QUESTIONS ON THE MATERIAL
A. Reproduce the part of the feature selection post below that opens with the words containing "The prerequisites are" and closes with "and matplotlib installed.".
B. According to the feature selection post below, why might code pasted from it need editing? Answer in one to three sentences.
C. In the feature selection post below, which dataset is the Python module skeleton set up to use?

START TEXT SHOWN

Machine learning 3 - Feature selection

Contents - Introduction - Prerequisites - Python module skeleton - Feature Selection - Variance threshold - Univariate feature selection - Recursive Feature Elimination (RFE) - Resources

Introduction

Previous posts in this series on machinelearning cover an introduction to machinelearning and algorithms in machinelearning; in this post you are going to look at how to discriminate between the independent features and select only the most relevant for predictive modelling. As in the earlier posts, also this post evolves around building a Python module (.py). If you want to jump straight to feature selection, I recommend the Feature Selection in Python with Scikit-Learn page by Jason Brownlee.

You can copy and paste the code in the post, but you might have to edit some parts: indentations does not always line up, quotations marks can be of different kinds and are not always correct when published/printed as html text, and the same also happens with underscores and slashes.

The complete code is also available here.

Prerequisites

The prerequisites are the same as in the previous posts in this series: a Python environment with numpy, pandas, sklearn (Scikit learn) and matplotlib installed.

Python module skeleton

We are going to start with a similar Python module skeleton as in the previous post. If you are not familiar with the Python code below, you can build the skeleton step by step by following the initial post in this series, otherwise just copy and paste the code below to an empty Python module (.py file). The skeleton is set up for using the dataset on Boston house prices introduced in the previous posts.

import numpy as np
import pandas as pd
from sklearn import model_selection
from sklearn import linear_model
from sklearn.neighbors import KNeighborsRegressor
from sklearn.tree import DecisionTreeRegressor
from sklearn.ensemble import RandomForestRegressor
from sklearn.svm import SVR
from sklearn.metrics import mean_squared_error, r2_score

import matplotlib
matplotlib.use('TkAgg')
from matplotlib import pyplot

class RegressionModels:
    '''Machinelearning using regression models
    '''
    def __init__(self, columns,target):
        '''creates an instance of RegressionModels
        '''
        self.columns = columns
        self.target = target
        #create an empty dictionary for features to be discarded by each model
        self.modelDiscardD = {}

    def ImportUrlDataset(self,url):    
        self.dataframe = pd.read_csv(url, delim_whitespace=True, names=self.columns)

    def ExtractDf(self,omitL):
        #extract the target column as y
        self.y = self.dataframe[target]
        #appeld the target to the list of features to be omitted
        omitL.append(self.target)
        #define the list of data to use
        self.columnsX = [item for item in self.dataframe.columns if item not in omitL]
        #extract the data columns as X
        self.X = self.dataframe[self.columnsX]

    def PlotRegr(self, obs, pred, title, color='black'):
        pyplot.xticks(())

END TEXT SHOWN
START RECORDED DATA

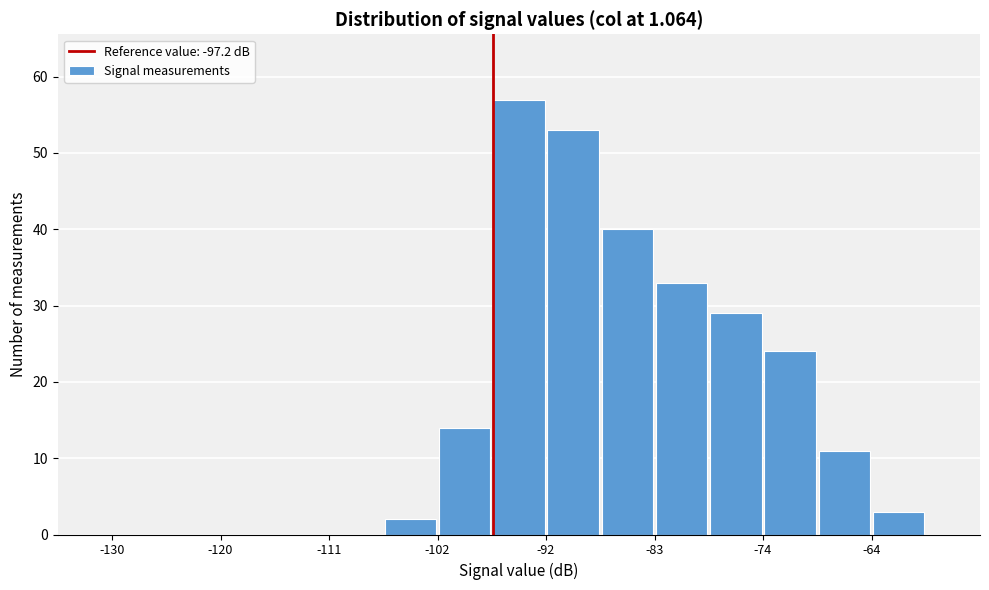

Which range on the x-axis has the tallest bar?

-97 to -93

END RECORDED DATA

WRITTEN RESPONSES
A.
The prerequisites are the same as in the previous posts in this series: a Python environment with numpy, pandas, sklearn (Scikit learn) and matplotlib installed.

B. When the post is published or printed as HTML text, indentations do not always line up. Quotation marks can be of different kinds and are not always correct, and the same happens with underscores and slashes.

C. The dataset on Boston house prices introduced in the previous posts.